Rapid critical care diagnostics using label-free imaging cytometry
Remoscope analyzes millions of cells from fresh whole blood within minutes without fixation, staining, or any sample preparation. The remo-ID model learns to collect features across hundreds of images, that are predictive of the patient's physician-adjudicated disease state. We trained these models to distinguish sepsis-positive patients from other critically ill patients in the intensive care unit, as well as from healthy blood donors. The model learns which features are relevant without being told what to look for. When tuned for sepsis rule-out, the model catches 100% of sepsis-positive cases and still achieves 94% specificity.
Sepsis
The red hue shows class-activation — where remo-ID looks when making a call. In these sepsis-positive cases, attention concentrates on abnormal and activated white blood cells. The images shown here are among the highest-confidence positive calls from a few patient samples.
P. falciparum (malaria)
We also trained this type of model to identify malaria (Plasmodium falciparum), which we previously studied using an object detection model called YOGO1. So far, with very little data, the remo-ID attention concentrates on infected red blood cells and overlaps very well with YOGO results. This strengthens our hypothesis that remo-ID is finding disease-predictive features and that extension of the method to many other diseases is possible.
Device and Model
Remoscope is a label-free imaging cytometer that cuts all sample preparation and user training out of the workflow. Fresh whole blood flows through a disposable ultrathin flow cell while millions of cells are imaged in minutes, with on-board compute running end-to-end automation and inference. Here we are able to accurately predict sepsis from just over a hundred images, which can be acquired in seconds.
Quantitative Results
On a small dataset, we were able to train and validate remo-ID models that can distinguish sepsis from other critically ill patients and healthy donors with very high accuracy.Confusion Matrix
| Class | N | F1 | Sens. | Spec. |
|---|---|---|---|---|
| Sepsis+ | 24 | 0.917 | 0.917 | 0.980 |
| ICU-ctrl | 12 | 0.917 | 0.917 | 0.991 |
| Healthy | 88 | 0.989 | 0.989 | 0.972 |
| Macro | 124 | 0.941 | 0.941 | 0.981 |
ROC Curves (One-vs-Rest)
| Comparator | Sens. | Spec. |
|---|---|---|
| vs ICU-ctrl | 100% | 75.0% |
| vs all | 100% | 94.0% |
All three classes are strongly separable, with one-vs-rest AUCs from 0.989 to 0.998. Per-class F1 reaches 0.917 for sepsis and ICU-control and 0.989 for healthy, with a macro F1 of 0.941. Tuned for sepsis rule-out, the model catches every sepsis-positive case at 94% specificity against the combined comparator.
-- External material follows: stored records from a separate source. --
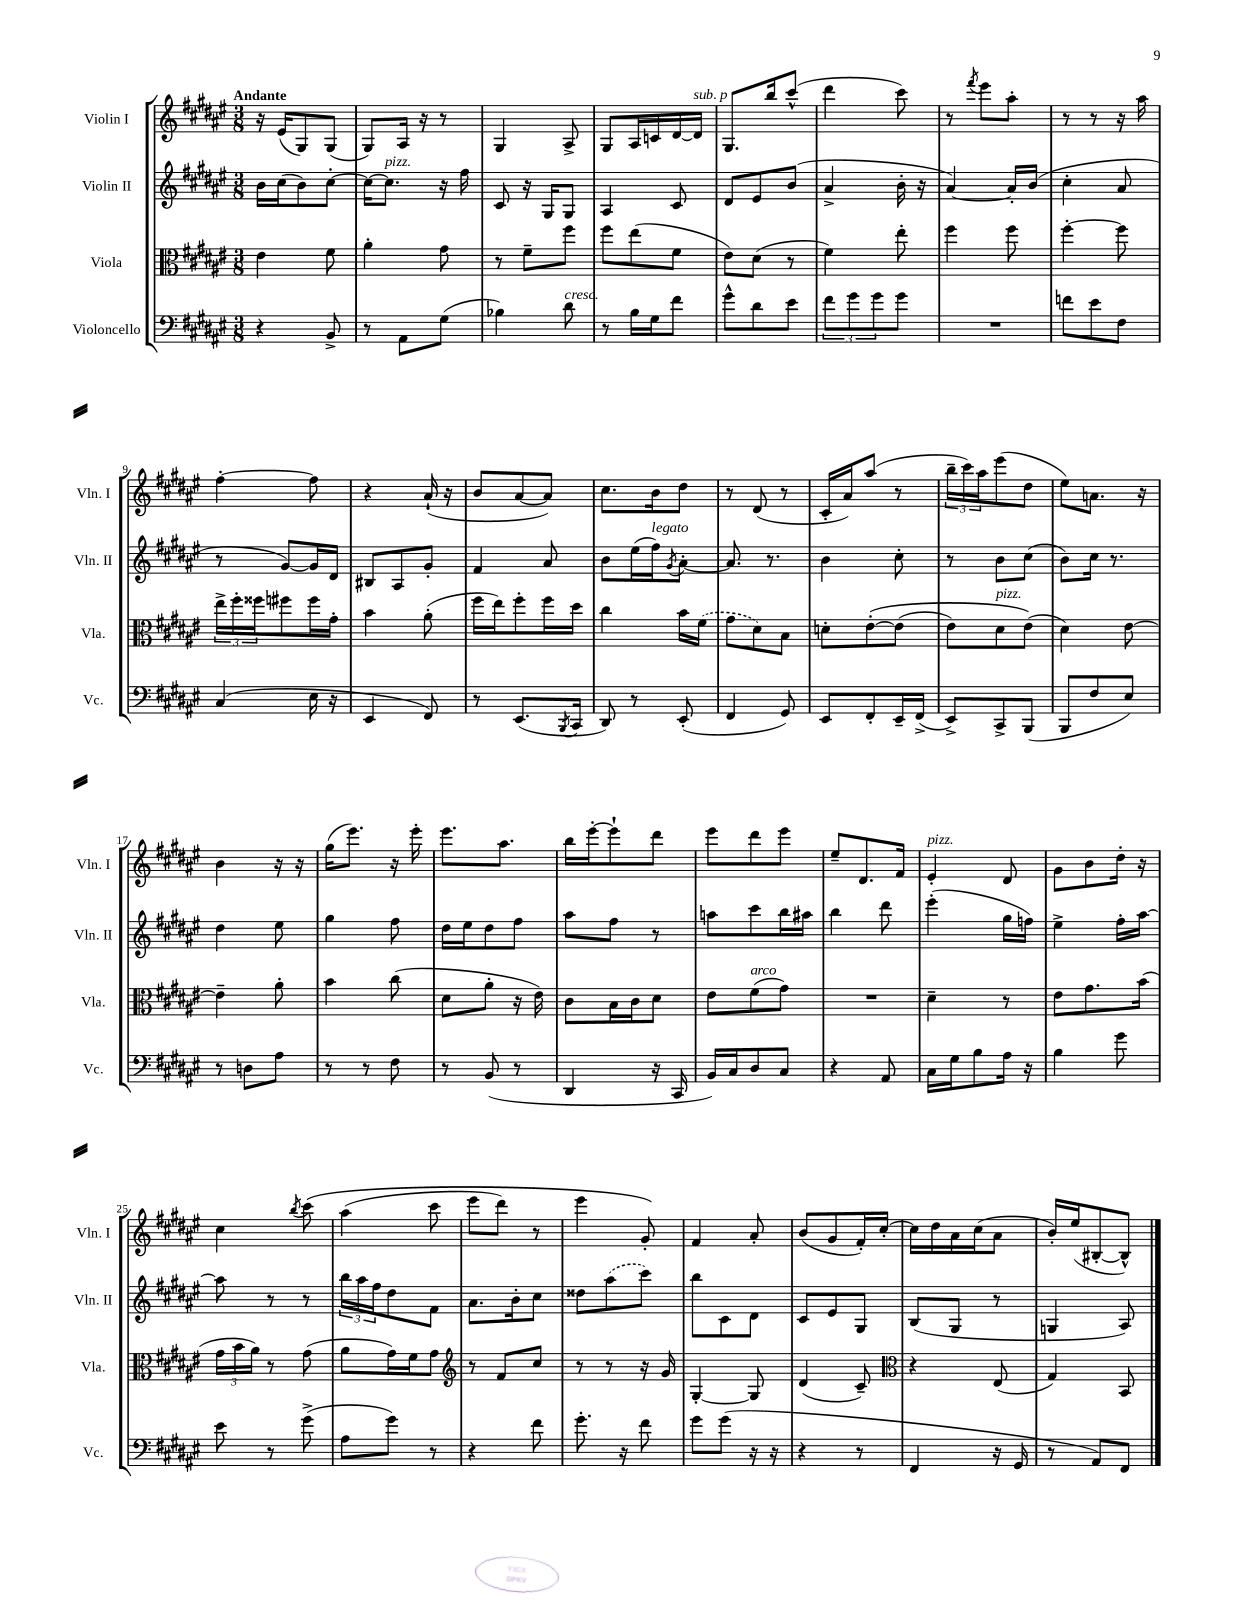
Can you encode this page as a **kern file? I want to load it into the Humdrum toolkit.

**kern	**kern	**kern	**kern
*part4	*part3	*part2	*part1
*staff4	*staff3	*staff2	*staff1
*I"Violoncello	*I"Viola	*I"Violin II	*I"Violin I
*I'Vc.	*I'Vla.	*I'Vln. II	*I'Vln. I
*clefF4	*clefC3	*clefG2	*clefG2
*k[f#c#g#d#a#e#]	*k[f#c#g#d#a#e#]	*k[f#c#g#d#a#e#]	*k[f#c#g#d#a#e#]
*M3/8	*M3/8	*M3/8	*M3/8
=1	=1	=1	=1
!	!	!	!LO:TX:a:B:t=Andante
4r	4e#\	16b\LL	16r
.	.	(16cc#\J	(16e#/KL
.	.	8b\)	8G#/)
8BB^/	8f#\	[8cc#'\J	(8G#/J
=2	=2	=2	=2
8r	4a#'\	16cc#\KL_	8G#/L)
!	!	!LO:TX:a:i:t=pizz.	!
.	.	8.cc#\J]	.
8AA#\L	.	.	16A#/Jk
.	.	.	16r
(8G#\J	8g#\	16r	8r
.	.	16ff#\	.
=3	=3	=3	=3
4B-X\)	8r	8c#/	4G#/
.	8f#~\L	16r	.
.	.	16G#/KL	.
!LO:TX:a:i:t=cresc.	!	!	!
8d#\	8ff#\J	8G#/J	8A#^/
=4	=4	=4	=4
8r	8ff#\L	4A#/	8G#/L
16B\LL	(8ee#\	.	16A#/L
16G#\J	.	.	16cn/
8f#\J	8f#\J	8c#/	[16d#/
!	!	!	!LO:TX:a:i:t=sub. p
.	.	.	16d#/JJ]
=5	=5	=5	=5
8g#^^\L	8e#\L)	8d#/L	8.G#/L
8d#\	(8d#\J	8e#/	.
.	.	.	16bb/k
8e#\J	8r	(8b/J	(8ccc#^^/J
=6	=6	=6	=6
12f#\L	4f#\)	4a#^/	4ddd#\
12g#\	.	.	.
12g#\	.	.	.
8g#\J	8ee#'\	16b'\	8ccc#\)
.	.	16r	.
=7	=7	=7	=7
4.r	4ff#\	[4a#/)	8r
.	.	.	8qfff#/
.	.	.	8eee#\L
.	8ff#\	16a#'/LL]	8aa#'\J
.	.	(16b/JJ	.
=8	=8	=8	=8
8fn\L	[4ff#'\	4cc#'\	8r
8e#\	.	.	8r
8F#\J	8ff#\]	8a#/	16r
.	.	.	16aa#\
!!LO:LB:g=z
=9	=9	=9	=9
(4C#/	24ee#^\LL	8r	[4ff#'\
.	24ff#'\	.	.
.	24ff##X\J	.	.
.	8ff#X\	[8g#/L)	.
16E#\	16ff#\L	16g#/L]	8ff#\]
16r	16g#'\JJ	16d#/JJ	.
=10	=10	=10	=10
4EE#/	4b\	8B#X/L	4r
.	.	8A#/	.
8FF#/)	(8a#'\	8g#'/J	(16a#`/
.	.	.	16r
=11	=11	=11	=11
8r	16ff#\LL	4f#/	8b/L
.	16ee#\J)	.	.
(8.EE#/L	8ff#'\	.	[8a#/
.	16ff#\L	8a#/	8a#/J])
8qBBB/	.	.	.
16CC#/Jk	16dd#\JJ	.	.
=12	=12	=12	=12
8DD#/)	4cc#\	8b\L	8.cc#\L
8r	.	(16ee#\L	.
!	!	!LO:TX:a:i:t=legato	!
.	.	16ff#\J)	16b\k
.	.	8qg#/	.
(8EE#'/	16b\LL	[8a#'\J	8dd#\J
.	(16f#\JJ	.	.
=13	=13	=13	=13
4FF#/	8g#\L	8.a#/]	8r
.	8d#\)	.	(8d#/
.	.	8.r	.
8GG#/)	8B\J	.	8r
=14	=14	=14	=14
8EE#/L	8dn'\L	4b\	16c#'/LL
.	.	.	16a#/J)
8FF#'/	([8e#'\	.	(8aa#/J
16EE#~/L	(8e#\J]	8cc#'\	8r
(16FF#^/JJ	.	.	.
=15	=15	=15	=15
8EE#^/L)	8e#\L)	8r	24bb~\LL
.	.	.	24ccc#\)
.	.	.	24aa#\J
!	!LO:TX:a:i:t=pizz.	!	!
8CC#^/	8d#\	8b\L	(8eee#\
(8BBB/J	(8e#\J)	(8cc#\J	8dd#\J
=16	=16	=16	=16
8BBB/L	4d#\)	8b\L)	8ee#\L)
8F#/	.	16cc#\Jk	8.an\J
.	.	8.r	.
8E#/J)	[8e#\	.	.
.	.	.	16r
!!LO:LB:g=z
=17	=17	=17	=17
8r	4e#~\]	4dd#\	4b\
8Dn\L	.	.	.
8A#\J	8a#'\	8ee#\	16r
.	.	.	16r
=18	=18	=18	=18
8r	4b\	4gg#\	(16gg#\KL
.	.	.	8.eee#\J)
8r	.	.	.
8F#\	(8cc#\	8ff#\	16r
.	.	.	16eee#'\
=19	=19	=19	=19
8r	8d#\L	16dd#\LL	8.eee#\L
.	.	16ee#\J	.
(8BB/	8a#'\J	8dd#\	.
.	.	.	8.aa#\J
8r	16r	8ff#\J	.
.	16e#\)	.	.
=20	=20	=20	=20
4DD#/	8c#\L	8aa#\L	16bb\LL
.	.	.	[16eee#'\J
.	16B\L	8ff#\J	8eee#`\]
.	16c#\J	.	.
16r	8d#\J	8r	8ddd#\J
16CC#/	.	.	.
=21	=21	=21	=21
16BB/LL)	8e#\L	8aan\L	8eee#\L
16C#/J	.	.	.
!	!LO:TX:a:i:t=arco	!	!
8D#/	(8f#\	8ccc#\	8ddd#\
8C#/J	8g#\J)	16bb\L	8eee#\J
.	.	16aa#X\JJ	.
=22	=22	=22	=22
4r	4.r	4bb\	8ee#~/L
.	.	.	8.d#/
8AA#/	.	8ddd#\	.
.	.	.	16f#/Jk
=23	=23	=23	=23
!	!	!	!LO:TX:a:i:t=pizz.
16C#\LL	4d#~\	(4eee#'\	4e#'/
16G#\J	.	.	.
8B\	.	.	.
16A#\Jk	8r	16gg#\LL	8d#/
16r	.	16ffn\JJ)	.
=24	=24	=24	=24
4B\	8e#\L	4ee#^\	8g#\L
.	8.g#\	.	8b\
8g#\	.	16ff#'\LL	16dd#'\Jk
.	(16b\Jk	[16aa#\JJ	16r
!!LO:LB:g=z
=25	=25	=25	=25
8e#\	24g#\LL	8aa#\]	4cc#\
.	24b\	.	.
.	24a#\JJ)	.	.
8r	8r	8r	.
.	.	.	8qbb/
(8g#^\	(8g#\	8r	(8ccc#\
=26	=26	=26	=26
8A#\L	8a#\L	24bb\LL	(4aa#\
.	.	24aa#\	.
.	.	24ff#\J	.
8g#\J)	16g#\L)	8dd#\	.
.	16f#\J	.	.
8r	8g#\J	8f#\J	8ccc#\
=27	=27	=27	=27
*	*clefG2	*	*
4r	8r	8.a#\L	8eee#\L
.	8f#/L	.	8ddd#\J)
.	.	16b'\k	.
8f#\	8cc#/J	8cc#\J	8r
=28	=28	=28	=28
8.g#'\	8r	8dd##X\L	4eee#\
.	8r	(8aa#\	.
16r	.	.	.
8f#\	16r	8ccc#\J)	8g#'/)
.	16g#/	.	.
=29	=29	=29	=29
8g#\L	[4G#'/	8bb\L	4f#/
(8g#\J	.	8c#\	.
16r	8G#/]	8d#\J	8a#'/
16r	.	.	.
=30	=30	=30	=30
4r	(4d#/	8c#/L	(8b/L
.	.	8e#/	8g#/
8r	8c#~/)	8G#/J	16f#'/L)
.	.	.	[16cc#'/JJ
=31	=31	=31	=31
*	*clefC3	*	*
4FF#/	4r	(8B/L	16cc#\LL]
.	.	.	16dd#\
.	.	8G#/J	16a#\
.	.	.	(16cc#\J
16r	(8E#/	8r	8a#\J
16GG#/	.	.	.
=32	=32	=32	=32
8r	4G#/)	4Gn/	16b'/LL)
.	.	.	(16ee#/J
8AA#/L)	.	.	[8B#X'/
8FF#/J	8BB/	8A#/)	8B#^^/J])
==	==	==	==
*-	*-	*-	*-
remo-Map: Discovery of cell morphology fingerprints
With remo-Map, we analyze millions of cells and send their images through a powerful embedding model to extract their features and separate them by cell type and state.2 As individuals, cells can be distinguished by type and state. As an ensemble, we can discover patient-level patterns occuring due to meaningful shifts in the distribution of cells that correlates well with their state of health.Here we plot millions of cells from the three classes (healthy, sick-icu, and sepsis), projected onto a UMAP via an unsupervised cell embedding. Click to switch back and forth between segmented cell images, and their average densities in log-scaled blue to orange. In sepsis, white blood cells shift darker and more granulated toward a state of activation.
The Remoscope, equipped with remo-Map and remo-ID, has allowed us to discover disease-predictive features in fresh blood samples that are highly amenable to point of care decision-making. This work is part of an ongoing research study, is subject to change as more results emerge, and will be submitted for peer review on completion along with all appropriate documentation and IRB approval for research on human subjects.
References
- Lebel, P. M. et al. Remoscope: a label-free imaging cytometer for malaria diagnostics. Trans. R. Soc. Trop. Med. Hyg. 119, 1100–1111 (2025). https://doi.org/10.1093/trstmh/traf070
- Bratvold, N. et al. Manuscript in preparation (2026).